*** SOURCE TEXT ***
Yampolsky was a graphic arts editor for primary school textbooks, which used many reproductions of paintings, graphics, sculpture and photography. These included texts dedicated to mathematics, literature, the natural and the social sciences. These numbered about 550 million books. In the 1960s and 1970s, she worked with Leopoldo Méndez on a book called "The Ephemera and the Eternal of Mexican Popular Art." She worked as an illustrator for the newspaper "El Día" in Mexico City and a publication of the Mexican Ministry of Communications called "Annals." She collaborated on illustration for a children's book called "Colibrí" as well as natural science textbooks in the 1970s and 1980s. In 1980, she created the book "Niños" (Children), which is a heavily illustrated art book with images of children in various stages from pre-Hispanic to modern times, published by the Mexican Ministry of Public Education. Through the rest of the decade she edited various art books related to Mexican artists, food, toys, customs and ceremonies.

1948

Yampolsky began her work in photography in 1948, initially to record her personal travels and the activities of the Taller in the 1940s and 1950s. She studied photography at the San Carlos Academy with Lola Alvarez Bravo and Manuel Alvarez Bravo. Influence from these photographers can be seen in works such as "The Blessing of the Corn" (1960s) and "Apron" (1988). In 1951 she was a founder-member of the Salón de la Plástica Mexicana at the National School for Painting, Sculpture and Graphics. Her first exhibition of photography occurred in 1960. For three years in the late 1960s, she traveled Mexico's rural areas to photograph for the Fondo de la Plástica Mexicana publishing house. These pictures include images of murals, the work of José Guadalupe Posada, European painting in Mexico and folk art. From the 1970s to the 1990s, her photographs were shown in solo exhibitions in the Netherlands, England and Mexico. Over her lifetime, Yampolsky took over 66,000 photographs.
*** End of SOURCE TEXT ***
> APPLY WHAT YOU READ:
(1) In the passage on Yampolsky, rewrite the paragraph beginning "Yampolsky began her work in photography" as a bulleted list that keeps its main facts.
(2) Name every book or publication title that appears in quotation marks in the paragraph of the passage on Yampolsky that begins "Yampolsky was a graphic arts editor".
(3) According to the passage on Yampolsky, how many photographs did she take over her lifetime?
*** INFORMATION GIVEN ***
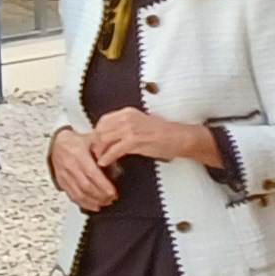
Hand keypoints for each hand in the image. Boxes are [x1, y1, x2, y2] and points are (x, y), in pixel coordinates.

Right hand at [45, 130, 118, 209]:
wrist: (58, 143)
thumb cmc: (78, 141)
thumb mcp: (92, 139)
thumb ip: (104, 147)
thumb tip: (115, 156)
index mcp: (78, 155)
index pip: (92, 174)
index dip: (103, 186)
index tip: (113, 192)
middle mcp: (70, 166)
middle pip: (86, 187)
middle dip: (101, 196)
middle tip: (112, 199)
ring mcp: (64, 175)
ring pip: (79, 194)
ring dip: (93, 201)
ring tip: (105, 203)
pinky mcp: (62, 182)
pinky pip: (72, 196)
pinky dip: (84, 203)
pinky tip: (94, 206)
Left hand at [86, 106, 219, 169]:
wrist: (179, 137)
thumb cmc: (162, 133)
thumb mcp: (141, 124)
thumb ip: (126, 126)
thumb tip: (111, 135)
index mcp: (128, 112)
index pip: (103, 121)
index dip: (97, 133)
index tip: (96, 142)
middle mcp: (127, 118)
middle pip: (101, 130)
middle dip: (96, 143)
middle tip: (95, 154)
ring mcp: (130, 129)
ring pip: (104, 140)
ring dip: (99, 152)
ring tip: (99, 160)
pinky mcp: (134, 141)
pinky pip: (114, 150)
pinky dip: (106, 158)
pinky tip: (104, 163)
*** End of INFORMATION GIVEN ***
> OUTPUTS BY TASK:
(1)
- Began photography in 1948, first to record her personal travels and the activities of the Taller in the 1940s and 1950s.
- Studied photography at the San Carlos Academy with Lola Alvarez Bravo and Manuel Alvarez Bravo, whose influence shows in works such as "The Blessing of the Corn" (1960s) and "Apron" (1988).
- Was a founder-member of the Salón de la Plástica Mexicana at the National School for Painting, Sculpture and Graphics in 1951.
- Held her first photography exhibition in 1960.
- Spent three years in the late 1960s photographing Mexico's rural areas for the Fondo de la Plástica Mexicana publishing house, including murals, the work of José Guadalupe Posada, European painting in Mexico and folk art.
- Had solo exhibitions in the Netherlands, England and Mexico from the 1970s to the 1990s.
- Took over 66,000 photographs in her lifetime.

(2)
- "The Ephemera and the Eternal of Mexican Popular Art"
- "El Día"
- "Annals"
- "Colibrí"
- "Niños" (Children)

(3) Over 66,000.